Ciò che differenzia le UTA destinate a servire SSOO da altre destinazioni d’uso è la conformazione particolarmente congeniale all’ispezione ed alla sanificazione di tutte le sezioni, l’assenza di spigoli interni, un maggior isolamento termico per prevenire accumulo di condensa, ampio ricorso all’acciaio inox ed in generale tutti accorgimenti votati alla prevenzione di formazione di sporcizia, umido e qualsiasi altro potenziale terreno fertile alla proliferazione di microrganismi patogeni.
Altra peculiarità dell’architettura di impianto tipica di un blocco operatorio, è mantenere UTA e sala a distanza limitatissima. I blocchi operatori di ultima generazione presentano i locali tecnici contenenti le UTA adiacenti (al piano soprastante o sottostante) alle sale servite, in modo da minimizzare il percorso dei canali. Inoltre la filtrazione assoluta deve essere il più vicina possibile alla zona servita, tipicamente immediatamente sopra il tavolo operatorio.
La norma UNI 11425:2011 (di seguito solo norma) differenzia tra 3 architetture impiantistiche che partono dalla più “spinta” che prevede un’UTA per ogni sala operatoria più un’ulteriore UTA a servizio dei locali annessi, alla più economica con una sola UTA per l’intero blocco operatorio. Mentre è facile trovare blocchi operatori esistenti serviti integralmente da una unica UTA, è sempre più raro trovare tale architettura per le nuove installazioni. Il ricorso ad un’UTA per sala è inoltre condizione indispensabile per poter ricircolare l’aria ambiente all’interno della stessa UTA, che è oggi la soluzione tecnica preferibile per poter garantire la massima prestazione in termini di sterilità filtrando e rifiltrando ciclicamente aria di ricircolo miscelandola a quella di rinnovo.

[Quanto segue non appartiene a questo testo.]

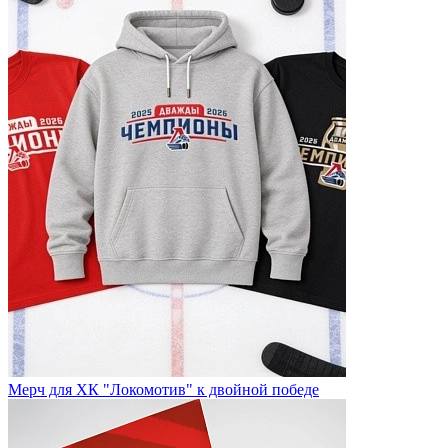
Мерч для ХК "Локомотив" к двойной победе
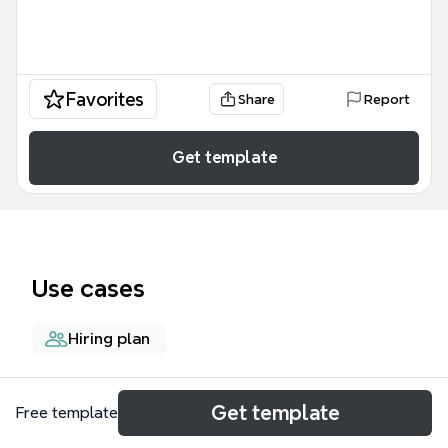
Favorites
Share
Report
Get template
Use cases
Hiring plan
About
Get template
Free template
Знания кандидата на тестировщика — это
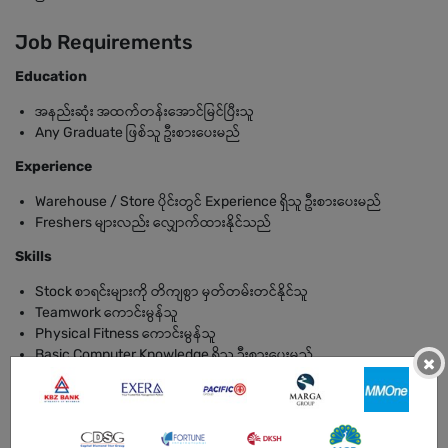
Job Requirements
Education
အနည်းဆုံး အထက်တန်းအောင်မြင်ပြီးသူ
Any Graduate ဖြစ်သူ ဦးစားပေးမည်
Experience
Warehouse / Store ပိုင်းတွင် Experience ရှိသူ ဦးစားပေးမည်
Freshers များလည်း လျှောက်ထားနိုင်သည်
Skills
Stock စာရင်းများကို တိကျစွာ မှတ်တမ်းတင်နိုင်သူ
Teamwork ကောင်းမွန်သူ
Physical Fitness ကောင်းမွန်သူ
Basic Computer Knowledge ရှိသူ ဦးစားပေးမည်
×
BENEFITS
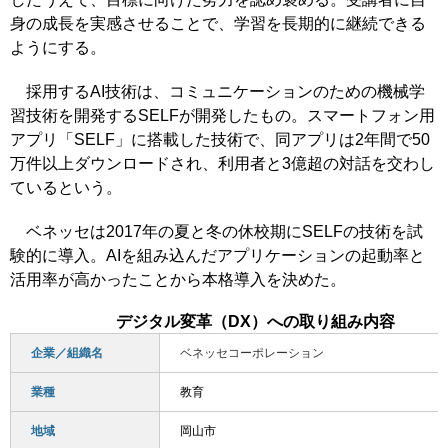
身の成長を実感させることで、学習を長期的に継続できる
ようにする。
採用するAI技術は、コミュニケーションのための機械学
習技術を開発するSELFが開発したもの。スマートフォン用
アプリ「SELF」に搭載した技術で、同アプリは2年間で50
万件以上ダウンロードされ、利用者と3億超の対話を交わし
ているという。
ベネッセは2017年の夏と冬の休校期にSELFの技術を試
験的に導入。AIを組み込んだアプリケーションの起動率と
活用率が高かったことから本格導入を決めた。
デジタル変革（DX）への取り組み内容
企業／組織名
ベネッセコーポレーション
業種
教育
地域
岡山市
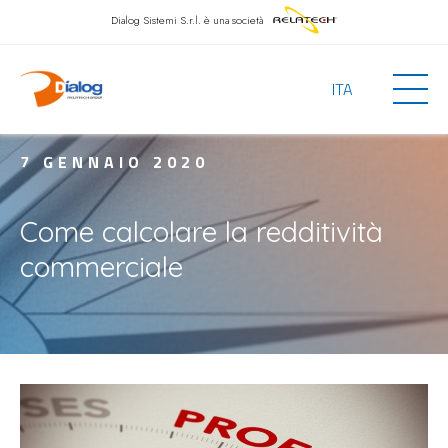
Dialog Sistemi S.r.l.
è una società
ITA
7 GENNAIO 2020
Come calcolare la redditività
commerciale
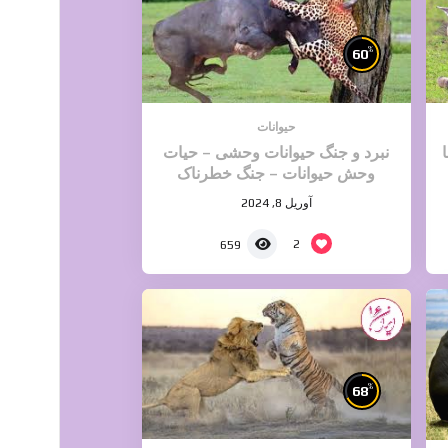
%
60
حیوانات
نبرد و جنگ حیوانات وحشی – حیات
وحش حیوانات – جنگ خطرناک
حیوانات
آوریل 8, 2024
2
659
%
68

Impianti VCCC con funzione di HVAC
Come visto il compito se vogliamo “più banale” a cui devono ottemperare gli impianti VCCC a servizio delle sale operatorie è quello di mantenere controllata la temperatura e l’umidità. Nel caso di specie il concetto di comfort termoigrometrico a cui siamo abituati quando parliamo di impianti HVAC, lascia spazio alle esigenze imposte dal processo chirurgico.
La sala operatoria può a tutti gli effetti essere considerata un “ambiente termicamente vincolato”, ovvero una ambiente in cui esistono condizioni al contorno necessarie al processo in grado di pregiudicare il raggiungimento di condizioni di comfort.
Infatti se i classici 20°C con il 50% U.R. invernali possono considerarsi validi anche per le SSOO, la norma prevede d’estate di non superare i 24°C con una U.R. max del 60%, che vi posso assicurare è considerata una temperatura equatoriale per la maggiorparte dei chirurghi, con particolare riferimento agli ortopedici la cui attività è decisamente più fisica rispetto ad altri tipi di chirurgie. Non è raro ricevere richieste dalle sale di scendere sotto i 20°C quando fuori ce ne sono oltre 35°C.